Comparison of the results of a conservative testing approach (symptoms, troponin, ECG and echocardiogram) vs a CMR for all athletes with COVID-19 for detecting myocarditis is best estimated using data from the 2 largest studies summarized above.  The results are 3.0-2.3% for primary CMR vs 0.5-1% for primary conservative strategy.  A “CMR for all strategy” more than doubles sensitivity but it is not clear if this added yield from a very expensive test saves lives or lessens myocardial damage.  Any comparison of a CMR strategy to another approach will favor CMR if the images are both the test result and the gold standard. The more appropriate gold standard would be the clinical outcome of the athletes; ie, do they really develop myocardial damage and/or a bad clinical outcome such as death or heart failure?

 It is revealing to consider some of the factors/variables not incorporated in these 2 studies that could affect the conclusions:  

  1. The test characteristics of the diagnostic elements to identify COVID-19 myocarditis symptoms, troponin, ECG and echocardiogram).
  2. The relative importance and characterization of the symptoms of myocarditis (including chest pain, breathing abnormalities, palpitations and fatigue)
  3. The test characteristics of the tests identifying the presence of the Sars-CoV-2 virus and how applied (nucleic acid amplification tests (NAATs) and antigen tests, nasal swab vs saliva, lab-based vs point of contact)

*Data for analysis:*
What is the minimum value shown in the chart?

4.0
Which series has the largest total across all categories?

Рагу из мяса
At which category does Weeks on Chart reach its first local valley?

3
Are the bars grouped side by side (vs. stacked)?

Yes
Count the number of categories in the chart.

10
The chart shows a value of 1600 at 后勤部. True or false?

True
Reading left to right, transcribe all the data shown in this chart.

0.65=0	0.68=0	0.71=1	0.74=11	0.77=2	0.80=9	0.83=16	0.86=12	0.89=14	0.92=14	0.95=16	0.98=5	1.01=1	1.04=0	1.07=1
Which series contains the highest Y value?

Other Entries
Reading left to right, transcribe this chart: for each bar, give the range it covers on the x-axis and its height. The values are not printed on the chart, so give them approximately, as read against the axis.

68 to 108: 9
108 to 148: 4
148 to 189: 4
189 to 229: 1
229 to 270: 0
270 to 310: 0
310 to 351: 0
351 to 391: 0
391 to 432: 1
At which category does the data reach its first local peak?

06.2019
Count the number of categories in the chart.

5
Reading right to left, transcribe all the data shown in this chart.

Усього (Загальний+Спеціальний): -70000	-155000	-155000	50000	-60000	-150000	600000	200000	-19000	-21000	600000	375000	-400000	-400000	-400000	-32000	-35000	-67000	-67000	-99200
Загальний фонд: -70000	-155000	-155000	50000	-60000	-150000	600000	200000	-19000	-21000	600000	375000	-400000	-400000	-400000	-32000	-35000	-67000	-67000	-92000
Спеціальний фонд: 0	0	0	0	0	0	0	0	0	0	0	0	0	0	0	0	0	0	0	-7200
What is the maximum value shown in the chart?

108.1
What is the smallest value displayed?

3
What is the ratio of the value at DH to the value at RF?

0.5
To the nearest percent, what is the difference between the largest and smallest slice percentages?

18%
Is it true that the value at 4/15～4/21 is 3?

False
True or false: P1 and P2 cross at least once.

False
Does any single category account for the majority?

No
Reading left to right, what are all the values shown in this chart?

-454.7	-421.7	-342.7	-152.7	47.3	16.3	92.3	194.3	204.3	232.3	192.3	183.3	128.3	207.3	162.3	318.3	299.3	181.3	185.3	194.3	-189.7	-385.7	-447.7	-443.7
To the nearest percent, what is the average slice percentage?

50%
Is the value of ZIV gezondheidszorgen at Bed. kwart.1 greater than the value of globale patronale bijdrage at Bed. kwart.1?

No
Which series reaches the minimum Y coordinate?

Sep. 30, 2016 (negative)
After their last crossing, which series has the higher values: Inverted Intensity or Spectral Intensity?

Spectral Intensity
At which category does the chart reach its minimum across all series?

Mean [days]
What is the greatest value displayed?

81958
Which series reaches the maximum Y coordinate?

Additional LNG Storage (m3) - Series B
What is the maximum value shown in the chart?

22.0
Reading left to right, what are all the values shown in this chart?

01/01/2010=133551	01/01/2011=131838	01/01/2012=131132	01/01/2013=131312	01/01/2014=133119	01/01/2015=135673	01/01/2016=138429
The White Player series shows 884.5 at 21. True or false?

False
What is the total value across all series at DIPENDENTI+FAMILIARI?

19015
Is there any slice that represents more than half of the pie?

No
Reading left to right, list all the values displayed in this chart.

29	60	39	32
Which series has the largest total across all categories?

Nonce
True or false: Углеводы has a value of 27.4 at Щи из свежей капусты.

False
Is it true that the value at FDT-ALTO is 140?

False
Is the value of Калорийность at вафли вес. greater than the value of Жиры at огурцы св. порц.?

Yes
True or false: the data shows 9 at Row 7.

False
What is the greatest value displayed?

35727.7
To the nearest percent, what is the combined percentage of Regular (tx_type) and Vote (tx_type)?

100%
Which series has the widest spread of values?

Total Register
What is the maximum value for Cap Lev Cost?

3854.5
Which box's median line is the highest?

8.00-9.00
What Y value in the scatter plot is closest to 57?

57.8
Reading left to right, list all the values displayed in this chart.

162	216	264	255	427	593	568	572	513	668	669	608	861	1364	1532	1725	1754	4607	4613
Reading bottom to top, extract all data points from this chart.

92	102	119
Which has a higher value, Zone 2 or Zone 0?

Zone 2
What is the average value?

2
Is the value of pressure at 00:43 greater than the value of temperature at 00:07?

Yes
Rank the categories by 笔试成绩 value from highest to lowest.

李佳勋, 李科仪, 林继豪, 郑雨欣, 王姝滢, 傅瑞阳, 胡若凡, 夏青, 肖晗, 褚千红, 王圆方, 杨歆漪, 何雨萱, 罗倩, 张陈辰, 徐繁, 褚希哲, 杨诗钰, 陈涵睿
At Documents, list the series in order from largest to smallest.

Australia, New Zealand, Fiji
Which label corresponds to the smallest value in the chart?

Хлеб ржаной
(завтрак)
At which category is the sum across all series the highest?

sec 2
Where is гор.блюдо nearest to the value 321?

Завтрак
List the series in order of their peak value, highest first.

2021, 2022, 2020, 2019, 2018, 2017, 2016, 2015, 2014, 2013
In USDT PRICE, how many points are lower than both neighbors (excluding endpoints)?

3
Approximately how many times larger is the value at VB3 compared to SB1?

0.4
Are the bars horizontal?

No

*Your tasks:*
1) Rewrite the paragraph of the passage on myocarditis testing in athletes with COVID-19 that begins "Comparison of the results" as a short bulleted list that keeps its main facts.
2) Continue the passage on myocarditis testing in athletes with COVID-19 from where it stops.

*Task responses:*
1)
- The best estimate of how well a conservative strategy (symptoms, troponin, ECG and echocardiogram) detects myocarditis, compared with CMR for all athletes with COVID-19, comes from the 2 largest studies.
- Detection rates are 3.0-2.3% for primary CMR vs 0.5-1% for the primary conservative strategy.
- CMR for all more than doubles sensitivity. It is unclear whether this added yield from a very expensive test saves lives or lessens myocardial damage.
- Any comparison will favor CMR when its images serve as both the test result and the gold standard.
- A better gold standard is clinical outcome: whether athletes actually develop myocardial damage or a bad outcome such as death or heart failure.

2)
  4. The timing of assessment relative to the diagnosis of COVID-19 (particularly lacking is data regarding the “long-hauler” phenomena)
  5. The exact significance of the CMR findings reported in athletes (what is pathological, associated with long term damage and what is the result of exercise training?)
  6. The virulence of the causative genomic variant of Sars-CoV-2 virus 

These considerations do not detract from the available data since they could not be controlled or assessed in these studies.  However, they emphasize the need for humility and an athlete-centered, shared decision-making approach to athletes.  Furthermore, these studies require longer follow up to determine the risk of death due to the markers of myocarditis.

In an excellent Editorial responding to the Big Ten study, Udelson et al summarized the available data on return to play after COVID-19 Infection. We agree with them that the current data support a conservative approach to cardiac testing as in the guidelines and that clinical judgement be applied to individual cases. We also emphasize the need for an athlete-centered, shared decision-making approach in the management of young athletes with myocarditis post COVID-19.  These findings are consistent with our COVID-19 experience at Stanford Sports Medicine.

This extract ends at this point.